_WRITTEN REQUEST 1_
Translate this sentence from the Rust lifetimes post into Spanish: "Rust has a problem of proliferation of lifetimes."
_WRITTEN REQUEST 2_
Reproduce the passage of the Rust lifetimes post between "An example of" and "longer and longer!", inclusive.

I read recently @matklad’s thought provoking blog post Encapsulating Lifetime of the Field https://matklad.github.io/2018/05/04/encapsulating-lifetime-of-the-field.html. This got me thinking about lifetime ergonomics. I think that while Rust’s ergonomics story has generally improved, lifetimes have still a long way to go both in ergonomics and expressiveness. The blog post hilights a certain ergonomics problem with lifetimes in structs. I recommend reading it. This provoked me to think about the problem; here’s an attempt to improve the situation!
It’s late o’clock and I’m getting tired so pardon me if there is a bunch of errors and brainfarts. The rationale and prior art parts still need writing and the whole thing needs feedback, but I think I wrote enough for the readers to get the gist to start receiving feedback.
Summary
Enable data types to hide lifetimes that are not part of their public API: that is, a lifetime is not required to appear in the generic type signature if it is declared “private” to that type, using syntax priv 'p: 'a in the struct/enum body. All private lifetimes must be declared to outlive some public lifetime. That means that the shortest lifetime that ultimately limits the lifespan of the containing type is always public and a part of the generic type signature of the containing type. As the private lifetime declared as priv 'p: 'a is not in scope outside of the containing type itself, it doesn’t unify with any lifetime expect for lifetimes that are derived from it.
Motivation
Rust has a problem of proliferation of lifetimes. Data types are required to have in their signature the lifetimes of the data types they contain. For example, as one can see, struct Foo<'a> { s: &'a str }; has to declare the lifetime 'a of it’s field s. When nesting types, this may cause ugly and cumbersome type signatures, such as Context<'f, 'a: 'f>. This problem manifests itself especially with invariant (&mut T) lifetimes, as they cannot be bundled up under a single lifetime in the signature. They must always declared separately for soundness reasons. (Bundling them under a short-living lifetime would violate the Liskov substitution principle: one would be able to smuggle a short-living type behind a reference with a long lifetime.)
An example of proliferating lifetimes:
struct Foo<'s> {
string: &'s mut String,
}
struct Bar<'f, 's: 'f> {
foo: &'f mut Foo<'s>
}
struct Hoge<'b, 'f: 'b, 's: 'f> {
bar: &'b mut Bar<'f, 's>
}
// As you see, the declarations are getting longer and longer!

_SOURCE MATERIAL_
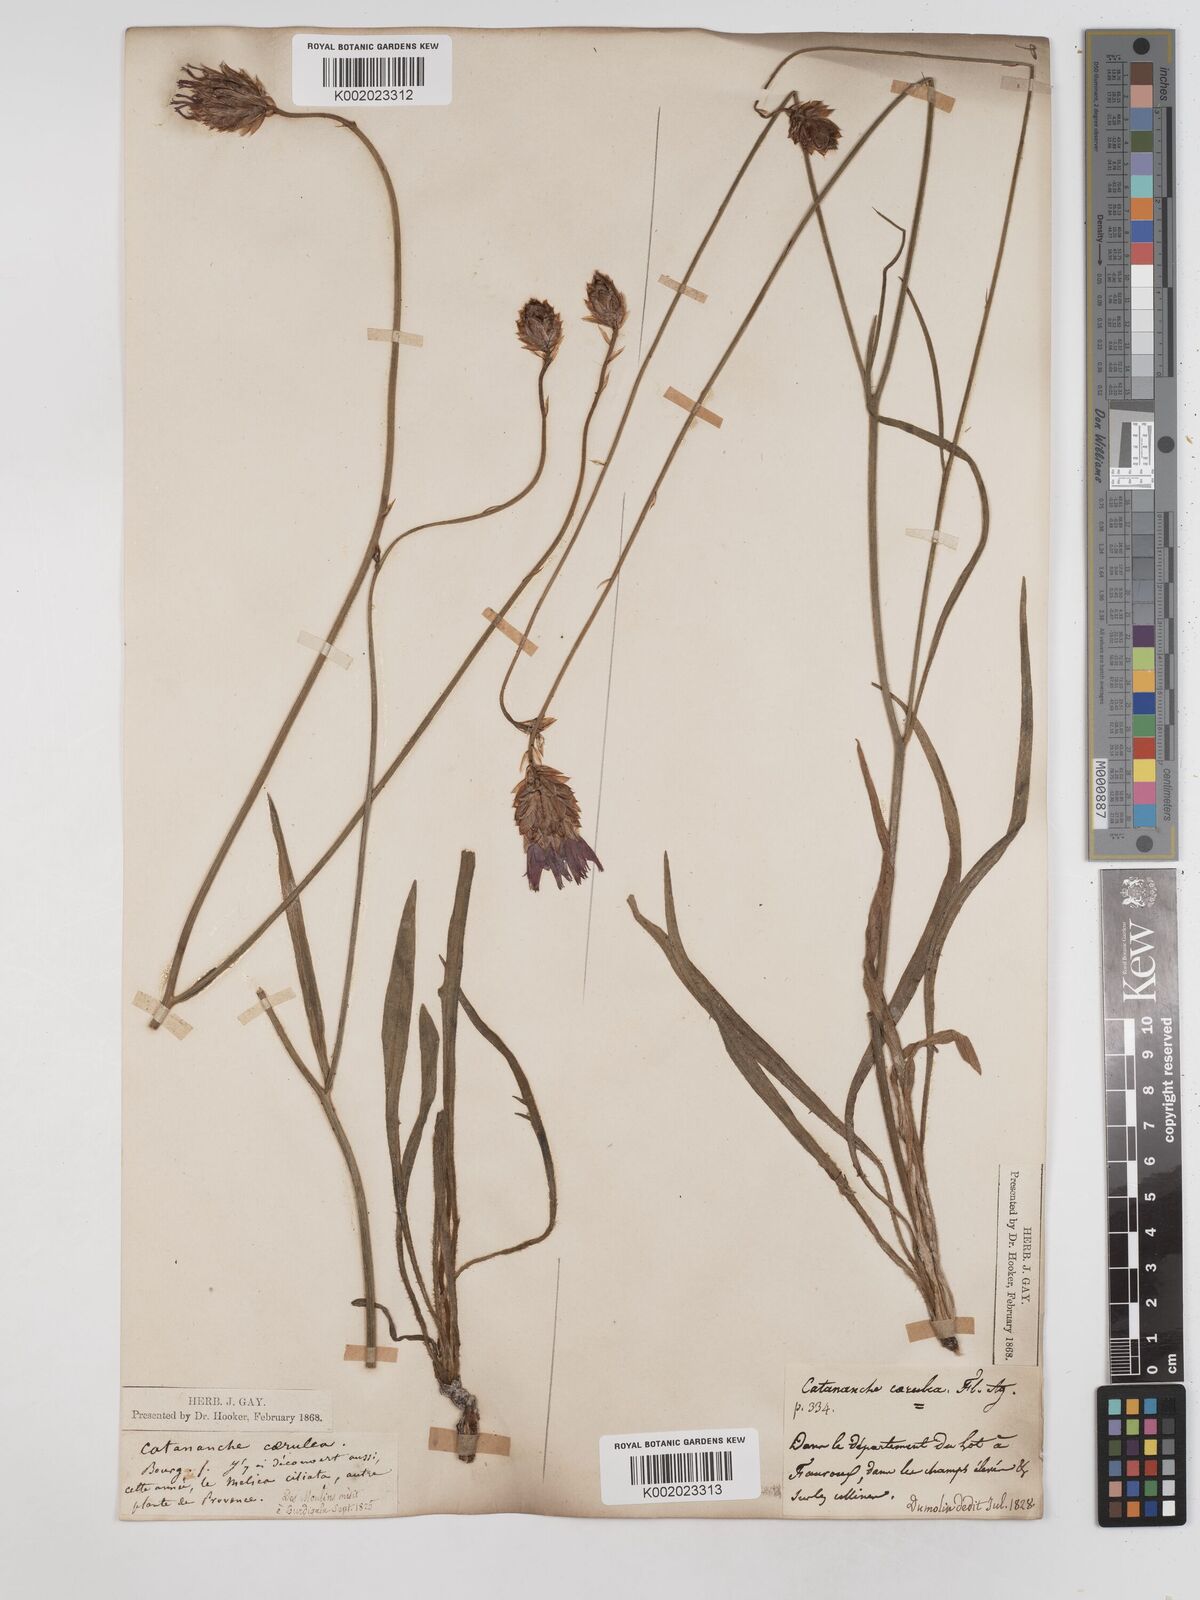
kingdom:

_TASK OUTPUT 1_
Rust tiene un problema de proliferación de tiempos de vida.

_TASK OUTPUT 2_
An example of proliferating lifetimes:
struct Foo<'s> {
string: &'s mut String,
}
struct Bar<'f, 's: 'f> {
foo: &'f mut Foo<'s>
}
struct Hoge<'b, 'f: 'b, 's: 'f> {
bar: &'b mut Bar<'f, 's>
}
// As you see, the declarations are getting longer and longer!